|
Reçeli de olur turşusu da
|
|
Hem tatlıdır hem de sağlıklı... Turşusundan reçeline, şurubundan konservesine türlü şekilde yiyebileceğiniz meyveler, bu yıl da sofralarınıza lezzet katacak...
Yeni yılınız meyve dolu olsun
Bu meyve dediğimiz şeyin tadına, çiğ hali dışında başka nasıl varabiliriz? "Meyve Ağacından Hikayeler" adlı kitap, reçelinden turşusuna envai çeşit meyveden neler yapılacağını anlatıyor.
2005'in ilk yazısı. Bir safa geldin rengi içermeli. Bu ne ile olur? Tatlı desem diyetisyenlerin hışmına uğramaktan çekinirim. En iyisi meyvelerden yana yüz dönmek... Ne de olsa hem tatlılar hem de doğal! İngilizlerin bitter reçelleri vardır. Gözdem onlardır. Tatlıdırlar. Ama balbadem değil. Öyle bir şey ki yediğiniz meyvedir, tatlıdır. Ve tadındaki mahut acılık ona öyle bir kimlik verir ki size vicdan azabı yüklemez. Yerken "Benim bu tatlıyı yemeğe hakkım var mıydı?" diye, dertlere düşmezsiniz. Yani, kısacası teselli katsayısı" yüksek terkiplerdendir. Nereden icab etti? Anlatalım: Son zamanların en çalışkan "yazarlarından" Tijen İnaltong'un yeni bir kitabını yollamış: Meyve Ağacından Hikayeler, İletişim Yayınları, 328 sahife, İstanbul. Kitap Romalı C. Albinus'la başlıyor. İmparatorun meyve konusundaki inanılmaz oburluğu ile. Aç karnına beş yüz incir, bir sepet şeftali, 10 kavun ve 10 kilo üzümün yanı sıra... yiyebiliyordu." Nasıl? Abartılmış bir tarihin eline düşmüş olsak: Tenzilatı ile bile inanılması güç. İyi ama bugün hemen herkes bu meyve tüketiminin hayrından söz etmekte! Kitabın yazarı da önce bir döküm vermiş. Envai çeşit meyveden. Neredeyse kim hangisini severse buyursun alsın, diye.

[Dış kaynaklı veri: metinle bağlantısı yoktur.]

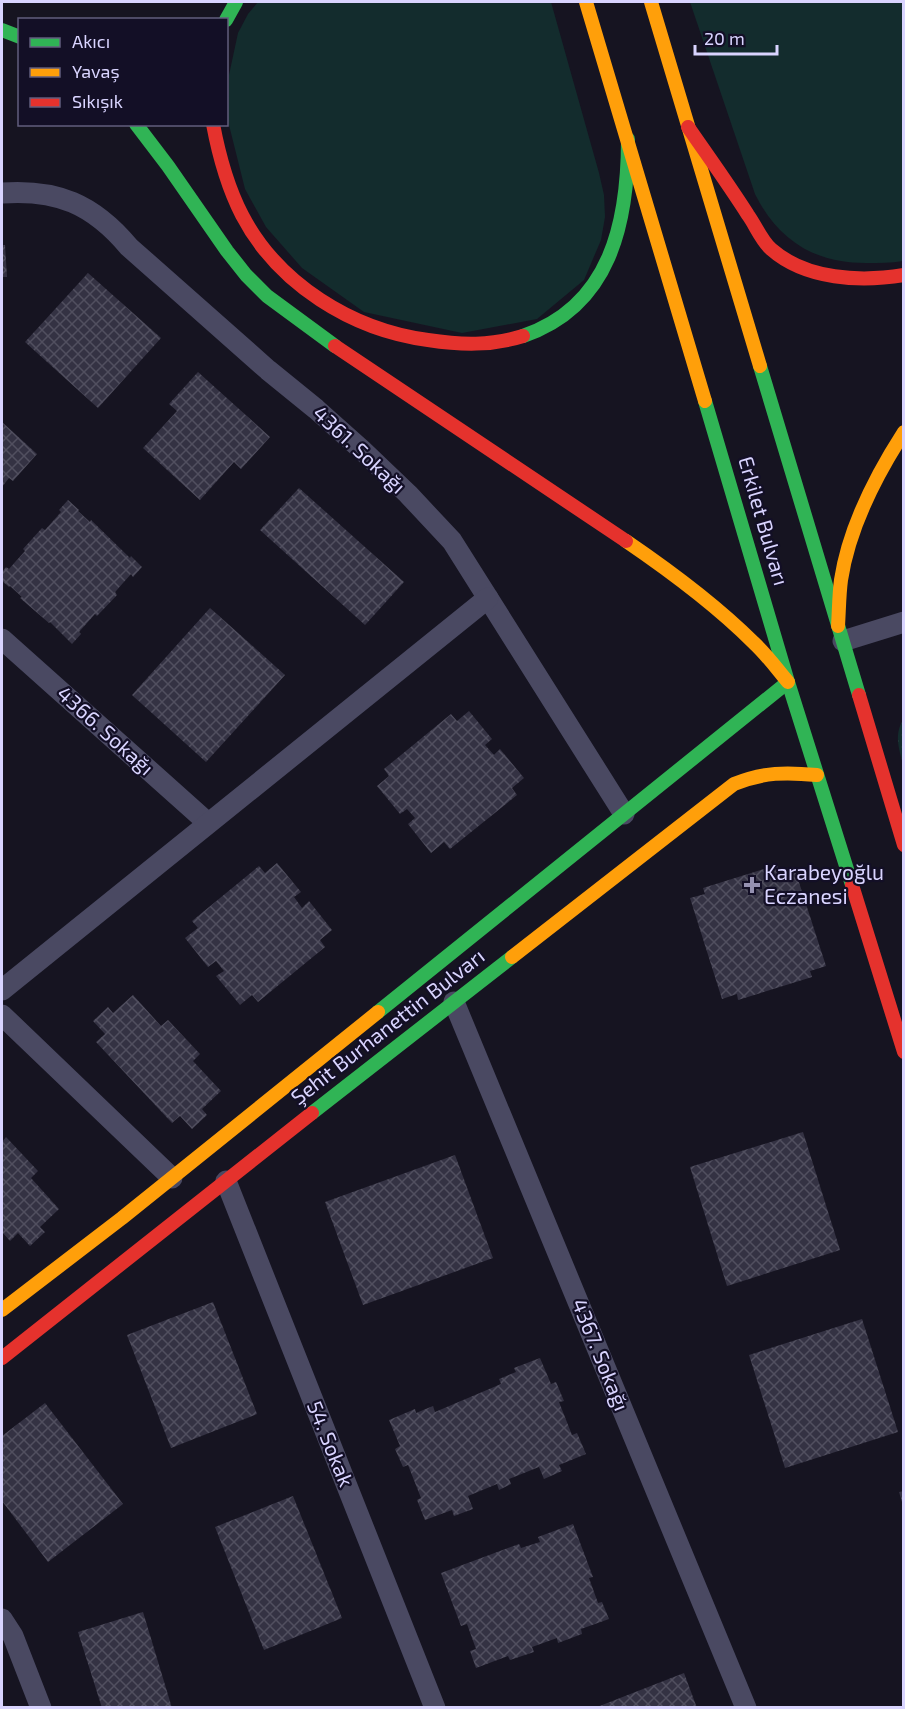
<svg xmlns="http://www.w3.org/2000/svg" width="905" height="1709" font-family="'Exo 2',sans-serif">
  <defs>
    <pattern id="park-dots" width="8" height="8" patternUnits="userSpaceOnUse" patternTransform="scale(1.5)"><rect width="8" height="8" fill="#132c2d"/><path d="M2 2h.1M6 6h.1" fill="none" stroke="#354a4c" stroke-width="1.8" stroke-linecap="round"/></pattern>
    <pattern id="building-cross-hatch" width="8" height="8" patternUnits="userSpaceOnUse" patternTransform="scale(1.5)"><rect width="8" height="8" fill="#343243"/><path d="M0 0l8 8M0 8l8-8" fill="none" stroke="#514f5f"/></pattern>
  </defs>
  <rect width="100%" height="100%" fill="#161421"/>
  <g fill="#132c2d">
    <path d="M 258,2 L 551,2 L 599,173 L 604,195 L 605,217 L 601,240 L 584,280 L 537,319 L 462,333 L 364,312 L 302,268 L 266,227 L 245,189 L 228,121 L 229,75 L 238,33 L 248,14 Z"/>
    <path d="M 690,2 L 903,2 L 903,261 C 891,263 879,263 866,263 C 815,263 778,241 755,194 Z"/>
  </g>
  <path fill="url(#park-dots)" d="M 903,720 L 903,764 C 899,748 894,735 903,720 Z"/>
  <g fill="url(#building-cross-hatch)">
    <path d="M 2,245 L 5,245 L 7,277 L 2,277 Z"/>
    <path d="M 88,273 L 161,338 L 98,408 L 25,342 Z"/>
    <path d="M 198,372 L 270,437 L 241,469 L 234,462 L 200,500 L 143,448 L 177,411 L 169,404 Z"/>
    <path d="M 2,422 L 37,454 L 13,481 L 9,478 L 2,487 Z"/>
    <path d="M 299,488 L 404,582 L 365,625 L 260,530 Z"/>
    <path d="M 68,500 L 79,510 L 78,511 L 90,522 L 91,520 L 130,558 L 131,556 L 142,567 L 133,577 L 131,574 L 115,592 L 117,595 L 97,616 L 95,614 L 79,632 L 81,634 L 72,644 L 50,622 L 49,623 L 20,598 L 22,597 L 10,586 L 9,587 L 2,581 L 2,572 L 6,567 L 9,569 L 25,551 L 23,549 L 42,528 L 45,530 L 61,512 L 59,510 Z"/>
    <path d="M 210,608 L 285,675 L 206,762 L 132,695 Z"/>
    <path d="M 469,711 L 492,739 L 485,745 L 494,755 L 500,749 L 524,778 L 512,788 L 517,795 L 450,849 L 444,842 L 431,853 L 408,824 L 415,818 L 407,809 L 400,814 L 377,786 L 389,776 L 384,769 L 451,714 L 457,721 Z"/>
    <path d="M 277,863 L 301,892 L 294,897 L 302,908 L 309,901 L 332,930 L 320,940 L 325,947 L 258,1002 L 252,995 L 240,1005 L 216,976 L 224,971 L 216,961 L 208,967 L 185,938 L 198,928 L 192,921 L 259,866 L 265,873 Z"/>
    <path d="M 777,865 L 779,871 L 794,867 L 826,966 L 810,971 L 812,977 L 738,1000 L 737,994 L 722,999 L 690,898 L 705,894 L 703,888 Z"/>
    <path d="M 133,995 L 161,1026 L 168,1020 L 200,1054 L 193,1061 L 221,1091 L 202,1109 L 207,1115 L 192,1129 L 180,1116 L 172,1123 L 96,1042 L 105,1034 L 93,1021 L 108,1007 L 113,1013 Z"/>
    <path d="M 803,1132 L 840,1250 L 727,1286 L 690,1167 Z"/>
    <path d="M 6,1137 L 38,1171 L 31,1178 L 59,1209 L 40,1227 L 45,1232 L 30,1246 L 18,1233 L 10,1241 L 2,1232 L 2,1142 Z"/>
    <path d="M 455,1155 L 493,1258 L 363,1305 L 325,1202 Z"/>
    <path d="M 213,1302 L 257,1414 L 171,1448 L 127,1335 Z"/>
    <path d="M 862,1319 L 898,1432 L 785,1468 L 749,1355 Z"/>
    <path d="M 540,1358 L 551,1384 L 556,1382 L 564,1401 L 559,1402 L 572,1435 L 577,1433 L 586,1454 L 559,1465 L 562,1471 L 544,1479 L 539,1467 L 509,1479 L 511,1484 L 499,1490 L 497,1484 L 468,1496 L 473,1509 L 454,1516 L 452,1510 L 425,1520 L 417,1500 L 421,1498 L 408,1465 L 403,1467 L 395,1449 L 400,1446 L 389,1420 L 415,1409 L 416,1413 L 433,1406 L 435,1412 L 501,1384 L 499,1379 L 516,1372 L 514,1368 Z"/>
    <path d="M 45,1403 L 123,1504 L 48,1562 L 2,1501 L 2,1436 Z"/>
    <path d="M 904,1491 L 904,1505 L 903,1505 L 899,1492 Z"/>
    <path d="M 293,1496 L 342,1618 L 264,1650 L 215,1527 Z"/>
    <path d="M 573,1524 L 593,1577 L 589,1578 L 598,1603 L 602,1602 L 609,1619 L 581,1629 L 582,1634 L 558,1643 L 557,1638 L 532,1647 L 534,1652 L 510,1660 L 508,1656 L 476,1668 L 470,1651 L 476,1649 L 467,1624 L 461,1626 L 441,1573 L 519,1544 L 521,1548 L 540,1542 L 538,1537 Z"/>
    <path d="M 143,1612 L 172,1708 L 102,1708 L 78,1632 Z"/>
    <path d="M 684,1673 L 697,1708 L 597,1708 L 597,1707 Z"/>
  </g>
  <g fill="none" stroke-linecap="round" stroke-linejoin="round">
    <g stroke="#4a4962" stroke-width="21">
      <path d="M 2,193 C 57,189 93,204 129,247 L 268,370 L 316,409 L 362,450 L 408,494 L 452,541 L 624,814"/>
      <path d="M 2,639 L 208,823"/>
      <path d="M 843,641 L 904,622"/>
      <path d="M 2,990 L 488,598"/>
      <path d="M 454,1002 L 746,1708"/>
      <path d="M 2,1015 L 172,1178"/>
      <path d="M 226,1181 L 435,1708"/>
      <path d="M 2,1619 L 13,1636 L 41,1708"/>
    </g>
    <g stroke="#30b455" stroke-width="14">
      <path d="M 226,20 L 236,2"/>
      <path d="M 2,30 L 20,37"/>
      <path d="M 136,124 L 168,166 L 227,251 L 246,275 L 267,296 L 335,346"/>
      <path d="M 523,336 C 611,306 628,222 628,139"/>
      <path d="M 760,366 L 859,695"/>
      <path d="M 705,401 L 788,682 L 852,885"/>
      <path d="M 378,1012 L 788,682"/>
      <path d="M 312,1113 L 512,957"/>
    </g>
    <g stroke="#ff9f0a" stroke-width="14">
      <path d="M 586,2 L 705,401"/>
      <path d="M 651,2 L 760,366"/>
      <path d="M 626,541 C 670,571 717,606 754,643 C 767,655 777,669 788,682"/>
      <path d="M 838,626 C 839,611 839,595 841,580 C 849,527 875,477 904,432"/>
      <path d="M 512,957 L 734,784 C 764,772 786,772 817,775"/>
      <path d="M 2,1310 L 122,1218 L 378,1012"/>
    </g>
    <g stroke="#e5322d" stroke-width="14">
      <path d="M 213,124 C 219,156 227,186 242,215 C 278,284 352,330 428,340 C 461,345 491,346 523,336"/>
      <path d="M 688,127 C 708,156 729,185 748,215 C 756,226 761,240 771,249 C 806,280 861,282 904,275"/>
      <path d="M 335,346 L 626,541"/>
      <path d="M 859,695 L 904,845"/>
      <path d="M 852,885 L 904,1052"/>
      <path d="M 2,1358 L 312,1113"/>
    </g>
  </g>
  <path fill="#9591b1" stroke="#130f26" stroke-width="2" d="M749 876h6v6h6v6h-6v6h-6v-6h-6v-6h6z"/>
  <g text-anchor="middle" stroke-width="4.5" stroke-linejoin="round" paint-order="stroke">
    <g font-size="21" fill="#d9d4ff" stroke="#130f26">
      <text transform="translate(359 450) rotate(43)" y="7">4361. Sokağı</text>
      <text transform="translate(763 521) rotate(74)" y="7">Erkilet Bulvarı</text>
      <text transform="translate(105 731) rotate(42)" y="7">4366. Sokağı</text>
      <text transform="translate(388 1027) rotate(-38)" y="7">Şehit Burhanettin Bulvarı</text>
      <text transform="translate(600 1355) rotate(68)" y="7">4367. Sokağı</text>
      <text transform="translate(330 1444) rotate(68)" y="7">54. Sokak</text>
    </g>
    <g font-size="21" fill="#d9d4ff" stroke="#130f26" text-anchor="start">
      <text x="764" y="880">Karabeyoğlu<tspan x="764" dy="24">Eczanesi</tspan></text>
    </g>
  </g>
  <rect width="905" height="1709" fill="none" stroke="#d9d4ff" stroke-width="6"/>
  <rect x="18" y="18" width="210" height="108" fill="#130f26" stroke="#625e7d" stroke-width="1.5"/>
  <rect x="30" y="38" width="30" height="9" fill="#30b455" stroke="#625e7d" stroke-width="1.5"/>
  <text x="72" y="48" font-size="18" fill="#d9d4ff">Akıcı</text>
  <rect x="30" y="68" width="30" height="9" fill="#ff9f0a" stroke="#625e7d" stroke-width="1.5"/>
  <text x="72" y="78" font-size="18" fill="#d9d4ff">Yavaş</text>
  <rect x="30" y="98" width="30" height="9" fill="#e5322d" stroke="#625e7d" stroke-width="1.5"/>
  <text x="72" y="108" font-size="18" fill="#d9d4ff">Sıkışık</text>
  <path d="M695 45v9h82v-9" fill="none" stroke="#d9d4ff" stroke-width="3"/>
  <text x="704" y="45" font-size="18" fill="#d9d4ff" stroke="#130f26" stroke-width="4.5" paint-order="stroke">20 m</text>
</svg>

SEVİL PORTAKALI Elma, vişne, çilek, şeftali, dut, kiraz, erik, kayısı, incir, ahududu, avokado, armut, muz, kestane, ayva, nar, karpuz, kavun, frenk inciri, üzüm, böğürtlen, likapa (yaban mersini), frenk üzümü, kızılcık, kocayemiş, zeytin... Antep fıstığı, badem, ceviz, çam fıstığı, fındık, pikan cevizi... Turunç, ağaç kavunu, bergamut, greyfurt, kamkat (kumkuat), limon, mandalina, misket limonu, portakal... Ahlar, akdiken, hurma, hünnap, iğde, kuşburnu, menengiç, alıç, ardıç ve andız, çitlembik, demirhindi, gilaburu, güvey feneri, karamuk, karayemiş, keçiboynuzu, meşe palamutu, muşmula, mürver, trabzon hurması, üvez, yaban mersini, yenidünya... Ananas, hindistan cevizi, kivi, mango, papaya... Peki, bu meyve dediğimizi hali ile yeme dışındaki haller nelerdir? Yazar onu da sunmakta: Meyve pişirme/hazırlama/kullanma yolları: Şurupta pişirme, komposto şeklinde haşlama, ızgarada pişirme, fırında pişirme, soteleme, kızartma, püre yapma, karamelize etme, kurutma, konserve yapımı, reçel/marmelat yapımı, şurup yapımı, meyve aromalı şekerler, likör yapımı, pekmez yapımı, turşu yapımı, meyveli süt/yoğurt/ayran, sıcak veya soğuk meyveli içecekler, meyveli dondurmalar. Gelelim gözdemize: Turunca. "Akdeniz'de turunç ağacının tarihçesine bakacak olursak anavatanının Hindistan olduğunu, kimi kaynaklarda ise ilk olarak Malezya'da ortaya çıkıp oradan Hindistan'a göç ettiği görürüz. Avrupa'ya İspanya'nın Seville kentinden yayılmış olması bu acı, çiğ olarak yiyemediğimiz, ancak reçelinden ve şekerlemelerinden tutun da ekşisine kadar vazgeçemediğimiz portakal rengi meyvenin İngilizce'de "Sevil portakalı" (Seville Orange) adıyla anılmasını sağlamıştır." Tek başına yenmese de pek çok liköre aromasını veren turunç, çiçekleriyle de pek çok şaire ilham vermiştir. Baharda güneyli kentleri, kasaba ve köyleri kaplayan narenciye çiçeği kokusu turunçtur.